In Acts, Paul returns to Jerusalem after his long mission to cities in Asia Minor and Europe. He has been going to Jewish synagogues throughout the diaspora teaching about Jesus. And he has been sharing his message with Gentiles as well, creating communities of Jews and Gentiles who gather together in Christ’s name. The word is out about him. People in Jerusalem have heard and are angry. “They have been told about you that you teach all the Jews living among the Gentiles to forsake Moses, and that you tell them not to circumcise their children or observe the customs.” That’s pretty accurate. The only inaccuracy is that Jewish Christians in Paul’s churches often continued their traditional Jewish practices, but they were expected to eat with their Gentile brothers and sisters in their common communion. James tries to accommodate the traditionalists. He has Paul perform a very public rite of Jewish piety, hoping to quiet the accusers. It won’t work. Paul will be smeared with the “law-breaking Gentile-lover” label.

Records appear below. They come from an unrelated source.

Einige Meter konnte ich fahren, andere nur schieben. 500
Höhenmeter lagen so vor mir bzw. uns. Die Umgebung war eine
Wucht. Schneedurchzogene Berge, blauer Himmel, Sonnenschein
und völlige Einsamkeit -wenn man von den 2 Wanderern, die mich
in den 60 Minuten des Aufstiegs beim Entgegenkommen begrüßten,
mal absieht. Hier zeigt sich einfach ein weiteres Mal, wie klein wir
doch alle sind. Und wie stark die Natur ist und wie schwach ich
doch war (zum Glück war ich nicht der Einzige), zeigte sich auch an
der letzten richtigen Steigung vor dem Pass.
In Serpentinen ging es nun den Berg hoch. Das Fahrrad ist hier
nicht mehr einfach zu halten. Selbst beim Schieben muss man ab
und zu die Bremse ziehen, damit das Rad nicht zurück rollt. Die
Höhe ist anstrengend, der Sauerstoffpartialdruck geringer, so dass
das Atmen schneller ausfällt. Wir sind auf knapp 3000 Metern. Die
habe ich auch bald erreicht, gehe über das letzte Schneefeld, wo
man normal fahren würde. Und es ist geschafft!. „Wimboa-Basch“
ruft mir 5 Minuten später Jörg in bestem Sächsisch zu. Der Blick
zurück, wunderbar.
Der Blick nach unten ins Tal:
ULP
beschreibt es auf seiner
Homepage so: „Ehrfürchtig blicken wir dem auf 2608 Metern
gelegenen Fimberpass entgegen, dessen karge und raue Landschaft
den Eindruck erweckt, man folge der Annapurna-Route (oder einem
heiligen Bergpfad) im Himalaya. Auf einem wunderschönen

And in today’s gospel, Jesus offers two wonderful metaphors for the strain of conflict that change brings. You can’t patch an old, faded garment with bright new cloth. And old, dry wineskins will burst if you put new wine in them. That’s his response when Jesus is criticized for going to a banquet at the tax-collector Levi’s house. It is a scandalous act. Jesus gets criticized roundly for his partying ways: Your disciples don’t fast and pray, they eat and drink. Jesus presents a different way of life. His new cloth and the new wine will have a hard time mixing with the old ways.
There are so many rips in the fabric of our contemporary life. Change and conflict are ubiquitous. The poor and marginalized are hurt, and many are angered. The rich and powerful clutch their idols possessively. There is fear and exclusion of the other. And Jesus’ message of generosity and inclusion still stretches us to the breaking point.